Mike Godwin wrote:
Newyorkbrad writes:
I'm also curious how the problem can run in both directions. I can understand that one license would be more restrictive than the other, such that material from project A couldn't be freely used in project B. But the nuances of the license requirements must be subtle indeed if the incompatability runs both ways. Not being a license terms aficionado, I'd appreciate a layman's explanation of the issues.
Keep in mind that this is unexplored territory even for me, but I can give you my impressions of the problems I see with the three licensing options Knol offers.
- With regard to CC-BY:
It's not a question of one license's being more restrictive than the other, exactly. It's that the Share Alike (SA) requirement, which makes the content truly copyleft, can't be added or subtracted in any straightforward way that I can see. (Note that for purposes of simplicity I am lumping together GFDL -- Wikipedia's current licensing standard -- and CC-BY-SA. Their requirements are substantively mostly the same although formally different.)

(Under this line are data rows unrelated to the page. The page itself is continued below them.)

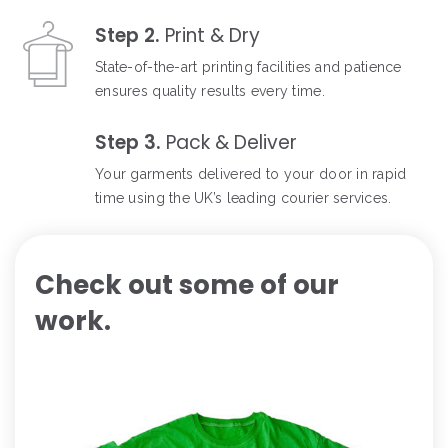
Step 2.
Print & Dry
State-of-the-art printing facilities and patience
ensures quality results every time.
Step 3.
Pack & Deliver
Your garments delivered to your door in rapid
time using the UK’s leading courier services.
Check out some of our
work.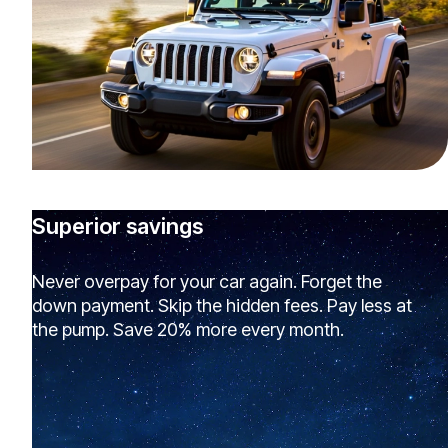
Superior savings
Never overpay for your car again. Forget the
down payment. Skip the hidden fees. Pay less at
the pump. Save 20% more every month.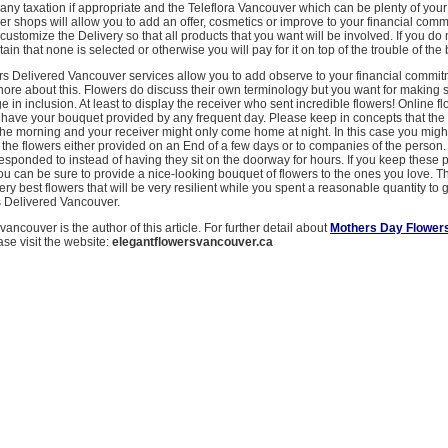
 any taxation if appropriate and the Teleflora Vancouver which can be plenty of your 
er shops will allow you to add an offer, cosmetics or improve to your financial comm
customize the Delivery so that all products that you want will be involved. If you do
tain that none is selected or otherwise you will pay for it on top of the trouble of the
ers Delivered Vancouver services allow you to add observe to your financial commi
gnore about this. Flowers do discuss their own terminology but you want for making 
 in inclusion. At least to display the receiver who sent incredible flowers! Online f
o have your bouquet provided by any frequent day. Please keep in concepts that the
the morning and your receiver might only come home at night. In this case you migh
the flowers either provided on an End of a few days or to companies of the person.
esponded to instead of having they sit on the doorway for hours. If you keep these 
u can be sure to provide a nice-looking bouquet of flowers to the ones you love. Th
ery best flowers that will be very resilient while you spent a reasonable quantity to 
s Delivered Vancouver.
ancouver is the author of this article. For further detail about
Mothers Day Flowers
ase visit the website:
elegantflowersvancouver.ca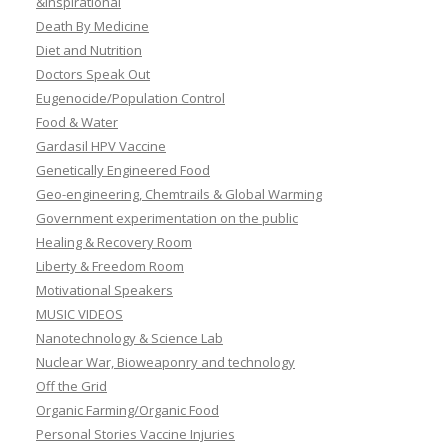
&Inspirational
Death By Medicine
Diet and Nutrition
Doctors Speak Out
Eugenocide/Population Control
Food & Water
Gardasil HPV Vaccine
Genetically Engineered Food
Geo-engineering, Chemtrails & Global Warming
Government experimentation on the public
Healing & Recovery Room
Liberty & Freedom Room
Motivational Speakers
MUSIC VIDEOS
Nanotechnology & Science Lab
Nuclear War, Bioweaponry and technology
Off the Grid
Organic Farming/Organic Food
Personal Stories Vaccine Injuries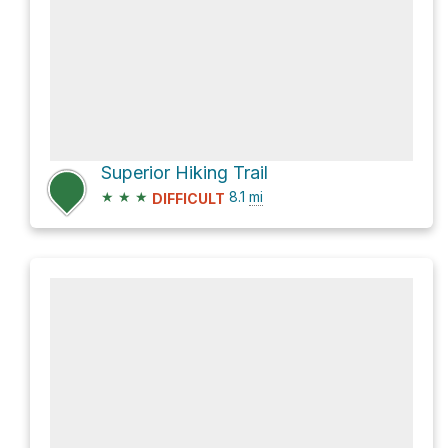
Superior Hiking Trail
★
★
★
8.1
mi
DIFFICULT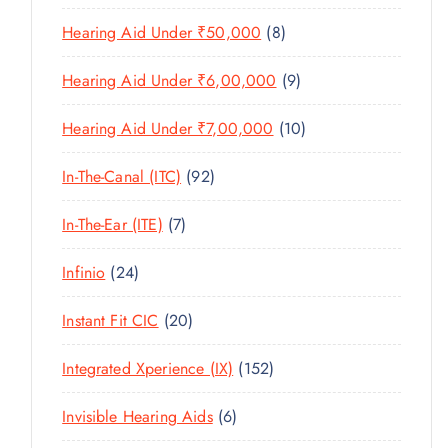
U
T
P
R
U
C
8
Hearing Aid Under ₹50,000
8
S
R
O
C
T
P
O
D
T
9
Hearing Aid Under ₹6,00,000
9
S
R
D
U
S
P
O
U
C
1
Hearing Aid Under ₹7,00,000
10
R
D
C
T
0
O
U
T
9
In-The-Canal (ITC)
92
S
P
D
C
S
2
R
U
T
7
In-The-Ear (ITE)
7
P
O
C
S
P
R
D
T
2
Infinio
24
R
O
U
S
4
O
D
C
2
Instant Fit CIC
20
P
D
U
T
0
R
U
C
1
Integrated Xperience (IX)
152
S
P
O
C
T
5
R
D
T
6
Invisible Hearing Aids
6
S
2
O
U
S
P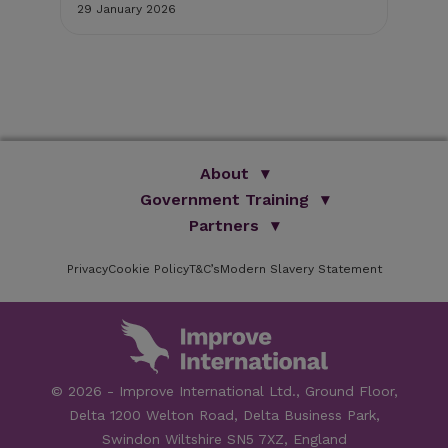
29 January 2026
8 S
About
Government Training
We Are Improve
Brand Promise
Official Vets
Partners
Our Group
Animal Health Paraprofessionals
ISVPS
Improve Training Centre
Privacy
Cookie Policy
OV Conference
T&C’s
Modern Slavery Statement
HAU
Our Directors
Academic Partners
ESG Principles
Training Partners
Online Learning
Sponsors
Testimonials
Facilities
© 2026 - Improve International Ltd., Ground Floor,
Speakers
Delta 1200 Welton Road, Delta Business Park,
Careers
Swindon Wiltshire SN5 7XZ, England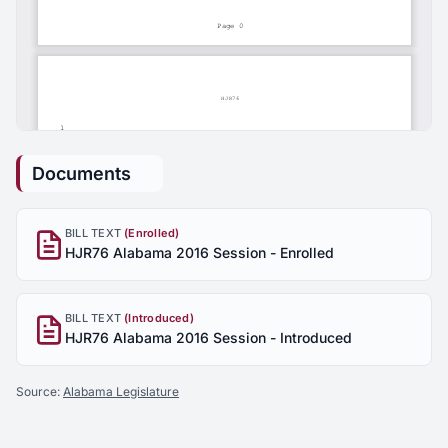
Documents
BILL TEXT
(Enrolled)
HJR76 Alabama 2016 Session - Enrolled
BILL TEXT
(Introduced)
HJR76 Alabama 2016 Session - Introduced
Source:
Alabama Legislature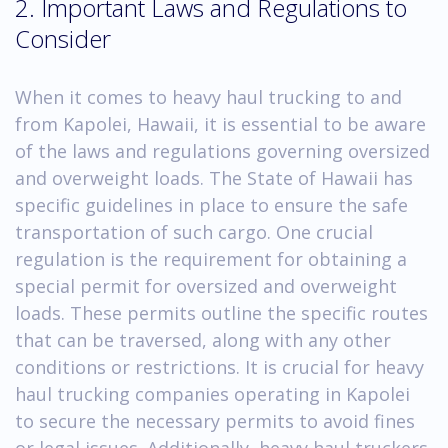
2. Important Laws and Regulations to
Consider
When it comes to heavy haul trucking to and
from Kapolei, Hawaii, it is essential to be aware
of the laws and regulations governing oversized
and overweight loads. The State of Hawaii has
specific guidelines in place to ensure the safe
transportation of such cargo. One crucial
regulation is the requirement for obtaining a
special permit for oversized and overweight
loads. These permits outline the specific routes
that can be traversed, along with any other
conditions or restrictions. It is crucial for heavy
haul trucking companies operating in Kapolei
to secure the necessary permits to avoid fines
or legal issues. Additionally, heavy haul truckers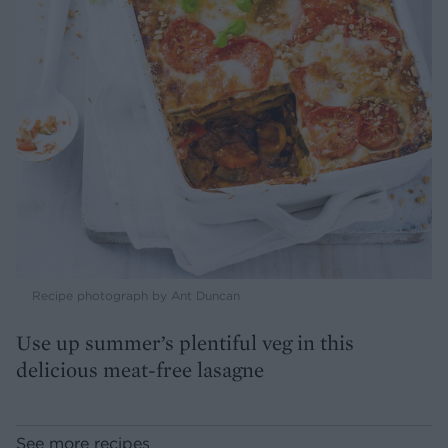
Recipe photograph by Ant Duncan
Use up summer’s plentiful veg in this
delicious meat-free lasagne
See more recipes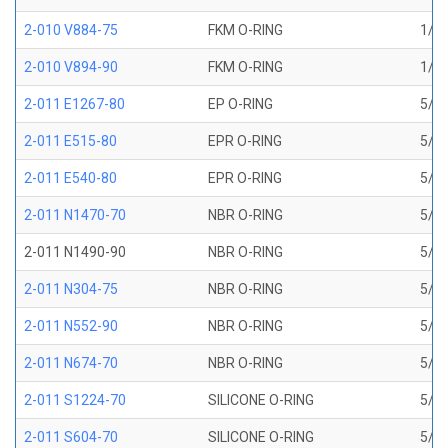
2-010 V884-75
FKM O-RING
1/4 
2-010 V894-90
FKM O-RING
1/4 
2-011 E1267-80
EP O-RING
5/16
2-011 E515-80
EPR O-RING
5/16
2-011 E540-80
EPR O-RING
5/16
2-011 N1470-70
NBR O-RING
5/16
2-011 N1490-90
NBR O-RING
5/16
2-011 N304-75
NBR O-RING
5/16
2-011 N552-90
NBR O-RING
5/16
2-011 N674-70
NBR O-RING
5/16
2-011 S1224-70
SILICONE O-RING
5/16
2-011 S604-70
SILICONE O-RING
5/16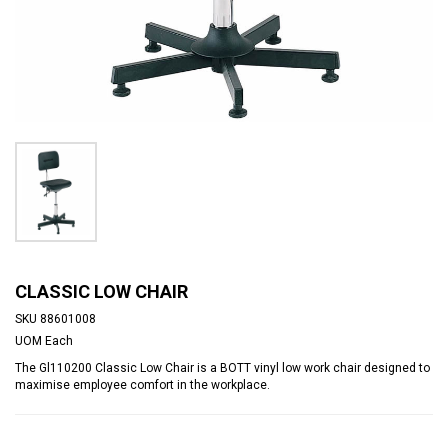
CLASSIC LOW CHAIR
SKU
88601008
UOM
Each
The Gl110200 Classic Low Chair is a BOTT vinyl low work chair designed to
maximise employee comfort in the workplace.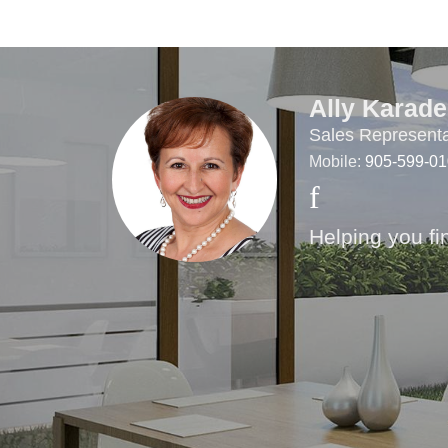
Ally Karade
Sales Representa
Mobile:
905-599-0
Helping you fi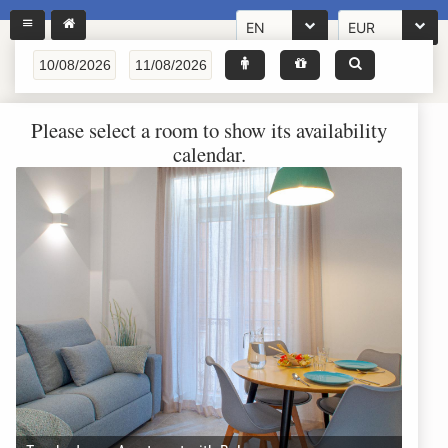
EN
EUR
Please select a room to show its availability
calendar.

How could you add SA, for example, without being the original licensor, for importing to Wikipedia? How could you subtract it without being the original licensor(s), for importing to Knol?
Perhaps I am being just too dense, but my answer would be _not_ "without being the original licensor(s)". That is, by *being* the original licensor, or by obtaining their explicit permission.
I am not clear that CC-BY constitutes an explicit permission to use in Wikipedias current fashion, since I am not either a copyleft specialist, but I could imagine some would so argue.
We have, as far as I know, no problem accepting contributions from people who live in countries which acknowledge "moral rights", such as my own (Finland), and which are thus fundamentally *more* restrictive than CC-BY as a baseline in a form that makes is so that PD does not really exist in those countires at all.